Erin's CS stuff

CS stuff!

C-style Strings

We use C-style strings to store language.

What is language? What makes "pizza" different from 🍕 or even "PZA"? What's the difference between "Erin Keith" and "EK"?

If we wanted to store a user's first and last initials in our program, we could use an array of type char and size 2 because initials are just one letter each for the first and last name. On the other hand, if we wanted to store a user's first and last names how many characters would we need? Turns out, there's not really a way to know in advance!

Syntax

Syntactically, C-style strings are just character arrays with one very important difference: they must include a null character [1]! The null character is an escaped character: \0. It signifies the end of a string, since we cannot know in advance how long it will be.

Speaking of which, since we cannot know how many letters are in a name or phrase, the accepted approach is to declare a character array of an arbitrarily large size, as in the declaration below.

#define STRING_CAPACITY 100

int main(){
	char c_style_string[STRING_CAPACITY];

Unlike other arrays, C-style strings can be incorporated directly into Formatted IO using a %s conversion specifier. As you can see below, this is the only time scanf does not need the & (I'll explain why soon!).


With the exception of Formatted IO, the approach to acceesing the letter elements of C-style strings is the same as regular arrays, with one exception: the control condition.
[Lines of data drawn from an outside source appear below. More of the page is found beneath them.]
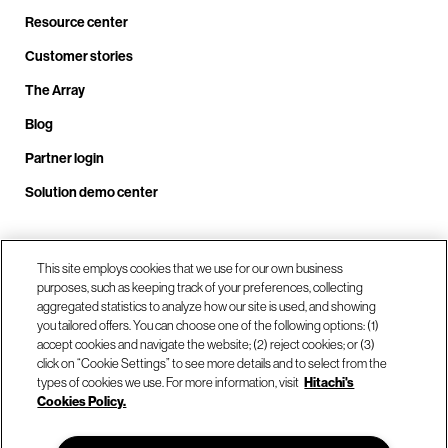
Resource center
Customer stories
The Array
Blog
Partner login
Solution demo center
Call us at +1.678.403.3035
This site employs cookies that we use for our own business
purposes, such as keeping track of your preferences, collecting
aggregated statistics to analyze how our site is used, and showing
you tailored offers. You can choose one of the following options: (1)
Our locations
accept cookies and navigate the website; (2) reject cookies; or (3)
click on “Cookie Settings” to see more details and to select from the
types of cookies we use. For more information, visit
Hitachi's
Contact us
Cookies Policy.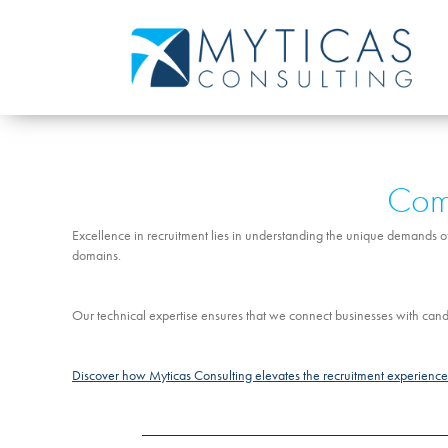
Comm
Excellence in recruitment lies in understanding the unique demands of 
domains.
Our technical expertise ensures that we connect businesses with candi
Discover how Myticas Consulting elevates the recruitment experience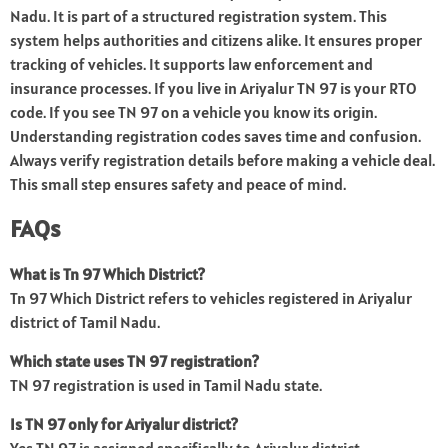
Nadu. It is part of a structured registration system. This
system helps authorities and citizens alike. It ensures proper
tracking of vehicles. It supports law enforcement and
insurance processes. If you live in Ariyalur TN 97 is your RTO
code. If you see TN 97 on a vehicle you know its origin.
Understanding registration codes saves time and confusion.
Always verify registration details before making a vehicle deal.
This small step ensures safety and peace of mind.
FAQs
What is Tn 97 Which District?
Tn 97 Which District refers to vehicles registered in Ariyalur
district of Tamil Nadu.
Which state uses TN 97 registration?
TN 97 registration is used in Tamil Nadu state.
Is TN 97 only for Ariyalur district?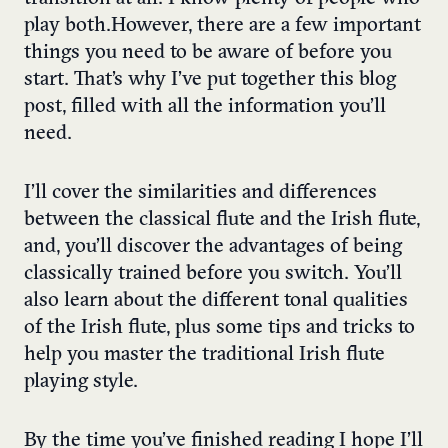
play both.
However, there are a few important
things you need to be aware of before you
start.
That’s why I’ve put together this blog
post, filled with all the information you’ll
need.
I’ll cover the similarities and differences
between the classical flute and the Irish flute,
and, you’ll discover the advantages of being
classically trained before you switch. You’ll
also learn about the different tonal qualities
of the Irish flute, plus some tips and tricks to
help you master the traditional Irish flute
playing style.
By the time you’ve finished reading I hope I’ll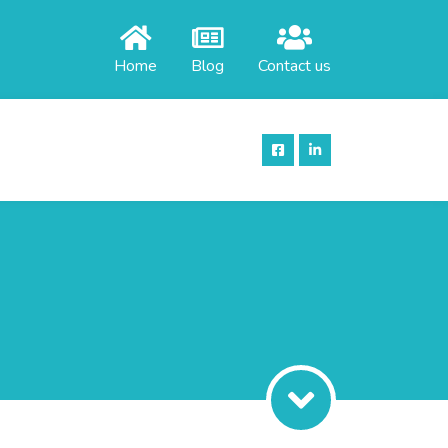
Home
Blog
Contact us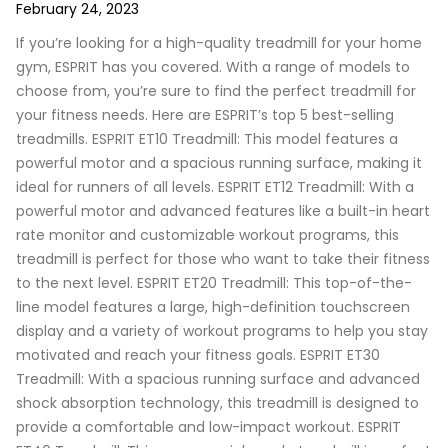
February 24, 2023
If you’re looking for a high-quality treadmill for your home
gym, ESPRIT has you covered. With a range of models to
choose from, you’re sure to find the perfect treadmill for
your fitness needs. Here are ESPRIT’s top 5 best-selling
treadmills. ESPRIT ET10 Treadmill: This model features a
powerful motor and a spacious running surface, making it
ideal for runners of all levels. ESPRIT ET12 Treadmill: With a
powerful motor and advanced features like a built-in heart
rate monitor and customizable workout programs, this
treadmill is perfect for those who want to take their fitness
to the next level. ESPRIT ET20 Treadmill: This top-of-the-
line model features a large, high-definition touchscreen
display and a variety of workout programs to help you stay
motivated and reach your fitness goals. ESPRIT ET30
Treadmill: With a spacious running surface and advanced
shock absorption technology, this treadmill is designed to
provide a comfortable and low-impact workout. ESPRIT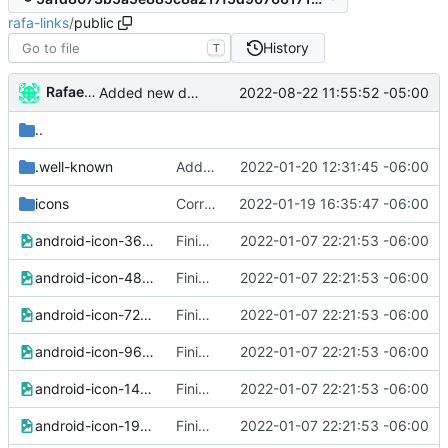
rafa-links
/
public
History
T
Rafael González
2022-08-22 11:55:52 -05:00
Added new data to vcard
..
.well-known
Added brave rewards file
2022-01-20 12:31:45 -06:00
icons
Corrected icons links
2022-01-19 16:35:47 -06:00
android-icon-36x36.png
Finished version 1
2022-01-07 22:21:53 -06:00
android-icon-48x48.png
Finished version 1
2022-01-07 22:21:53 -06:00
android-icon-72x72.png
Finished version 1
2022-01-07 22:21:53 -06:00
android-icon-96x96.png
Finished version 1
2022-01-07 22:21:53 -06:00
android-icon-144x144.png
Finished version 1
2022-01-07 22:21:53 -06:00
android-icon-192x192.png
Finished version 1
2022-01-07 22:21:53 -06:00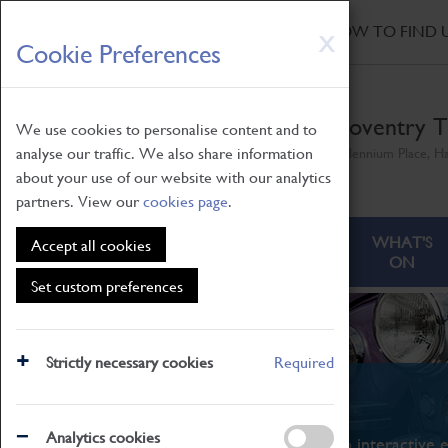
HOME
|
NEWS
|
HOW TO FIND 
Skip
X
Cookie Preferences
to
main
content
Coventry T
We use cookies to personalise content and to
analyse our traffic. We also share information
Millennium Place, H
about your use of our website with our analytics
partners. View our
cookies page
.
ABOUT
VISITING
WHAT'S
Accept all cookies
ON
Set custom preferences
Strictly necessary cookies
Required
What's On
Analytics cookies
From family STEAM learning to interactive e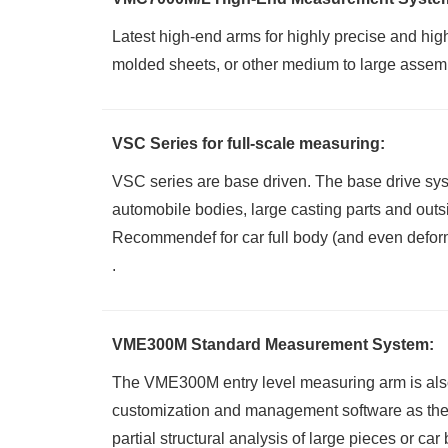
Latest high-end arms for highly precise and hig
molded sheets, or other medium to large assembl
VSC Series for full-scale measuring:
VSC series are base driven. The base drive syst
automobile bodies, large casting parts and outs
Recommendef for car full body (and even deforma
.
VME300M Standard Measurement System:
The VME300M entry level measuring arm
is al
customization and management software as the 
partial structural analysis of large pieces or car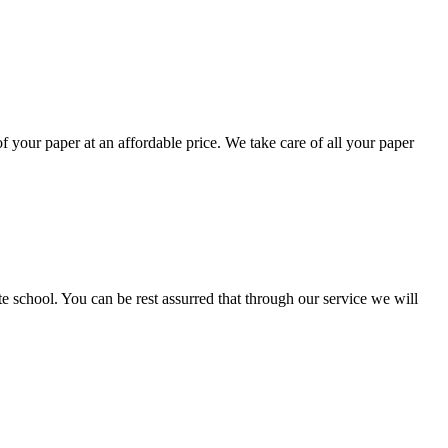
your paper at an affordable price. We take care of all your paper
ate school. You can be rest assurred that through our service we will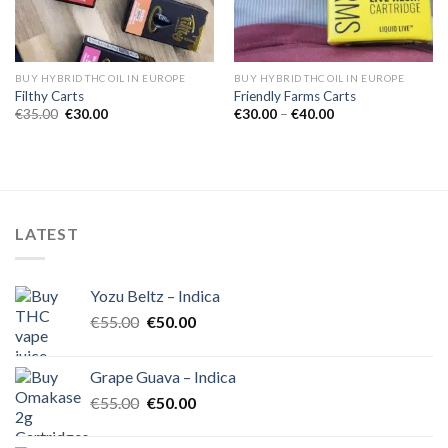
BUY HYBRID THC OIL IN EUROPE
BUY HYBRID THC OIL IN EUROPE
Filthy Carts
Friendly Farms Carts
Original
Current
Price
€
35.00
€
30.00
€
30.00
–
€
40.00
price
price
range:
was:
is:
€30.00
€35.00.
€30.00.
through
€40.00
LATEST
Yozu Beltz – Indica
Original
Current
€
55.00
€
50.00
price
price
was:
is:
Grape Guava – Indica
€55.00.
€50.00.
Original
Current
€
55.00
€
50.00
price
price
was:
is: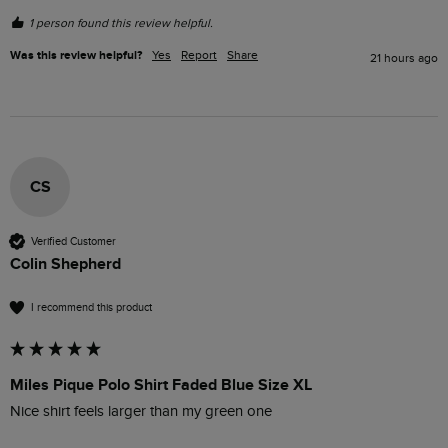
1 person found this review helpful.
Was this review helpful?
Yes
Report
Share
21 hours ago
CS
Verified Customer
Colin Shepherd
I recommend this product
Miles Pique Polo Shirt Faded Blue Size XL
Nice shirt feels larger than my green one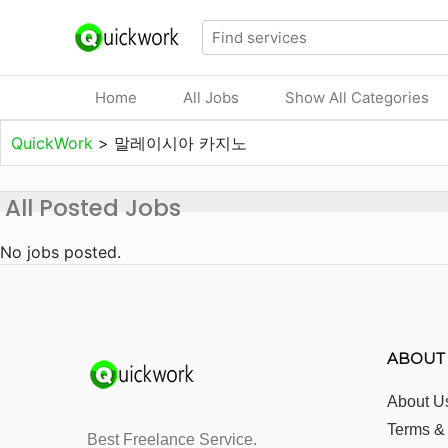
Home
All Jobs
Show All Categories
QuickWork
>
말레이시아 카지노
All Posted Jobs
No jobs posted.
ABOUT
About U
Terms &
Best Freelance Service.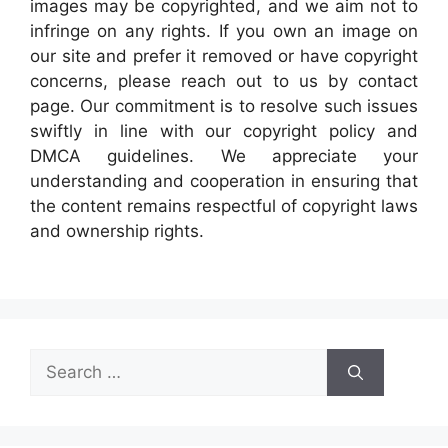
images may be copyrighted, and we aim not to
infringe on any rights. If you own an image on
our site and prefer it removed or have copyright
concerns, please reach out to us by contact
page. Our commitment is to resolve such issues
swiftly in line with our copyright policy and
DMCA guidelines. We appreciate your
understanding and cooperation in ensuring that
the content remains respectful of copyright laws
and ownership rights.
Search
for: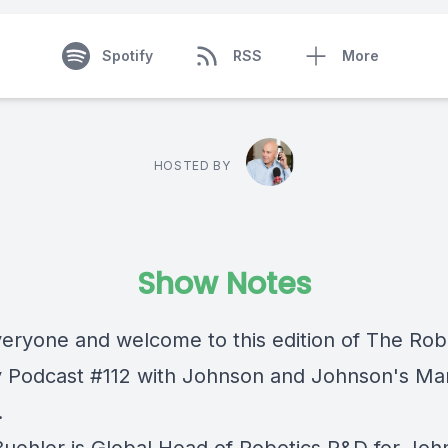
Spotify
RSS
More
HOSTED BY
Show Notes
veryone and welcome to this edition of The Rob
y Podcast #112 with Johnson and Johnson's Mar
.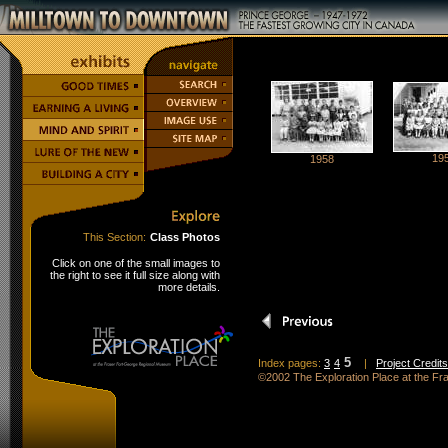
19
1958
This Section:
Class Photos
Click on one of the small images to
the right to see it full size along with
more details.
5
Index pages:
3
4
|
Project Credits
©2002 The Exploration Place at the F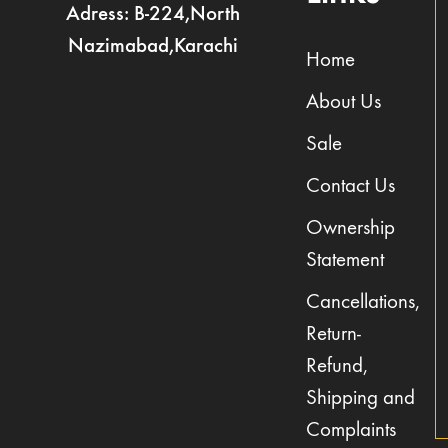
Adress: B-224,North
Nazimabad,Karachi
Home
About Us
Sale
Contact Us
Ownership
Statement
Cancellations,
Return-
Refund,
Shipping and
Complaints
We must still use an array's bestie, the for loop, but instead of stopping at size (or capacity), the end of the C-style string is actually the null character \0, as demononstrated below.

for(int index = 0; c_style_string[index] != '\0'; index++){
  // loop body
}

It is very important to note that, syntactically, C-style strings are just a special case (or subset) of regular char arrays, the only difference being the use of the null character \0 to signify the end of the string within the array.

Behavior

The biggest difference between C-style strings and char is at an abstract level. For example, C-style strings would be appropriate for storing the make of a vehicle like Honda or Ford, since those are names and have different lengths. However, they would be the incorrect tool for storing a license plate number like 123-HUL, since that's more like a code with letters in it and should always have the same number of characters.

Additionally, while Array Behavior also applies to C-style strings, there are some differences to cover.

scanf

The scanf function stops at the first "blank space" character it encounters. This means it only allows us to store one word at a time. If the user enters a word shorter than the capacity, then the \0 (null character) is automatically stored after the last non-blank character entered.

fgets

The fgets function stops after the first endline character it encounters. This means it allows us to store multiple words at a time. Since it also uses the capacity, the \0 (null character) is automatically stored after the endline character or in the last element, whichever comes first. There are some additional differences in syntax that we'll go over in class, but you can get a head start here: https://en.cppreference.com/w/c/io/fgets.

Each of these tools work differently, so it's important to choose the right one for the job!


Creating New Strings

Finally, it's crucial to keep track of the null character \0 when you're creating your own C-style strings. For example, when creating a copy of a string in another character array, you'll have to add the null character \0 to the new string in the program after all of the characters have been copied.

Notes

1. Not be confused with the null pointer or endline character \n.